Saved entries
-*-

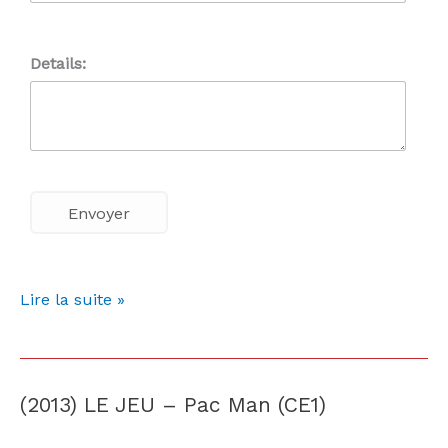
Details:
Lire la suite »
(2013) LE JEU – Pac Man (CE1)
(2013)
LE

-*-

Directive: Rewrite the lines above with "Pac Man" replaced by "Pac-Man", leaving everything else unchanged. Don't include the pictures.

Response box:
Details:
Lire la suite »
(2013) LE JEU – Pac-Man (CE1)
(2013)
LE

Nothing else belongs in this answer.